[Document extract — start]

This study has several limitations. There is no accurate classification of the population distribution of baseline creatinine values in any Southeast Asian population in good health or during illness. This presents difficulties for accurate comparison of surrogate creatinine values. Given these limitations, the recovery creatinine at 28 days is likely the best estimate of premorbid baseline creatinine in most patients analyzed here. In a retrospective cohort study of critically ill North American adults in an intensive care unit, 88% of patients experienced renal recovery 3 months after discharge. The patients in that study were older, with significant comorbidities and a lower median GFR at enrollment, and the degree of AKI was more severe and associated with a high mortality rate (25.6%). In contrast, most patients in this study had AKI stage 1 or 2, those requiring RRT were omitted, and there were no fatalities; thus, a higher proportion of patients would be expected to have recovered to a premorbid baseline in a shorter timeframe. The 5 patients requiring RRT acutely were excluded from comparison of back-calculation methods; however, interpretation of the creatinine kinetics, and therefore defining an expected absolute creatinine value, in the context of acute RRT of varying durations and modalities was not feasible for inclusion in this analysis. This study included patients from a very specific population and clinical context; however, acute infections frequently occur in younger populations and in low- and middle-income countries. These populations are unlikely to have a well-defined distribution of GFR in good health or disease, and therefore the need to carefully consider and report surrogate creatinine estimates in acute infection is a generalizable conclusion. Finally, there were relatively few women included; however, this is unlikely to have affected the inference due to sex coefficients included within the formulae assessed.

[Document extract — finish]
[Data extracts — start]

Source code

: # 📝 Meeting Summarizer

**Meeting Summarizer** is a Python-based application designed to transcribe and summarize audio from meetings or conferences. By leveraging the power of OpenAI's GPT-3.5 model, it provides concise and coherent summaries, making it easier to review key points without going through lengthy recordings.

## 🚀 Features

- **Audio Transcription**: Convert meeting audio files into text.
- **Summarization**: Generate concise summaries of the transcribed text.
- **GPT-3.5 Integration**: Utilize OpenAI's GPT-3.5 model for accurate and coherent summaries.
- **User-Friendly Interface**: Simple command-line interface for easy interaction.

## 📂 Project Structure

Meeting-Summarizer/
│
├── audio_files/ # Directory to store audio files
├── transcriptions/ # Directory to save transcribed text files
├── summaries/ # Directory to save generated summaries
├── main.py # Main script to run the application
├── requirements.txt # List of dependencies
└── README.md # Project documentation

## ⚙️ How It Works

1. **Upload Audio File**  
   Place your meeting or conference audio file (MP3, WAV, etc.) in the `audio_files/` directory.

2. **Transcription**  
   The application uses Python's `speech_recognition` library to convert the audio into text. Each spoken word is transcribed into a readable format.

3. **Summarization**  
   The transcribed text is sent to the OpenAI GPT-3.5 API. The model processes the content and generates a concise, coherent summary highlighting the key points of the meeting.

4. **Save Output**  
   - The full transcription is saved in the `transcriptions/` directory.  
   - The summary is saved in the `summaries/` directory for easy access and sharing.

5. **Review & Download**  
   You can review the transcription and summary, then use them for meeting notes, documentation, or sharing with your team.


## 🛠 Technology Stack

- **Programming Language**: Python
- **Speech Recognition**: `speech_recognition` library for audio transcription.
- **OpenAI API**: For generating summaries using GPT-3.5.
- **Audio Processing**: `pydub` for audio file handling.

[Data extracts — finish]

> **The task**:
According to the study-limitations passage, what percentage of patients in the retrospective cohort study of critically ill North American adults experienced renal recovery 3 months after discharge?

> **Solution to this problem**:
88% of patients.